Il est aussi très ambitieux : Lactalis s’est donné moins de deux ans pour mener à bien cette transformation radicale qui va bien au-delà d’une simple transposition d’actifs informatiques.

Simplifiée, rationalisée, modernisée… son infrastructure va subir un lifting sévère. « Lactalis s’est construit par croissance externe avec la volonté de ne pas réinventer la roue à chaque fois, explique Arnaud Desbordes, IT infrastructure manager du groupe. À date, l’informatique du groupe est composée de plus de 80 salles machines, 4  200 serveurs, 40 versions de systèmes d’exploitation différentes, 12  500 CPU et 2 pétaoctets de données, le tout réparti sur 80 pays et utilisé par 35  000 collaborateurs. Dit autrement, nous étions confrontés à une infrastructure très hétérogène, héritée des rachats successifs, très difficile à maintenir et extrêmement coûteuse en ressources humaines, en risques, etc. Avec la rationalisation et la simplification pour objectifs, Lactic est à la fois le résultat de notre culture interne – nous avons pour habitude de faire les choses nous-mêmes – et d’une volonté de gagner en agilité. »

ARNAUD DESBORDES,
IT infrastructure
manager du groupe
« Je suis d’autant plus heureux de ce choix qu’il facilite le recrutement: un tel projet avec un terrain de jeux technologique aussi vaste attire forcément les nouveaux talents »

Projet IaaS, Lactic s’inscrit dans une démarche Cloud Management Plateform, l’objectif de Lactalis étant d’offrir un niveau de service similaire à celui d’un Azure, d’un AWS ou d’un GCP au sein du groupe.
Pour Arnaud Desbordes, il ne s’agit donc que de la première brique, l’objectif à plus ou moins long terme étant de fournir un catalogue de services PaaS.
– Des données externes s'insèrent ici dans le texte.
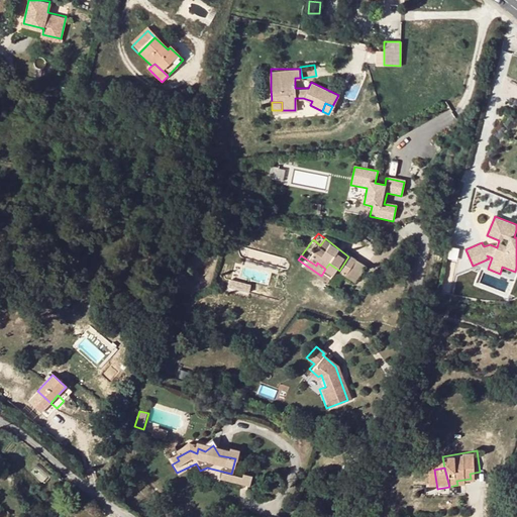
[(217,485),(238,490),(240,483),(219,478),(217,485)]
Mûrement réfléchi, soigneusement préparé, le projet a réellement débuté en janvier 2018 par des études, des inventaires, des cadrages…Première étape, la phase de design général a monopolisé environ 40 personnes sur 2  000 heures de travail. Afin d’encadrer le projet, Lactalis a ensuite missionné 35 personnes sur une durée d’environ 1  300 heures pour définir la gouvernance. Quelque 70 personnes (internes et externes) ont ensuite travaillé sur deux mois à raison de trois heures par jour sur le design détaillé. « Nous sommes repartis d’une feuille blanche pour éviter de recréer de l’hétérogénéité en nous adaptant aux spécificités de chacun, précise Arnaud Desbordes. Pour atteindre notre objectif, à savoir fournir des ressources aussi simplement que les prestataires de cloud public, nous devions automatiser au maximum notre infrastructure, raison pour laquelle nous nous sommes orientés vers l’hyperconvergence pour construire notre core-model d’infrastructure. »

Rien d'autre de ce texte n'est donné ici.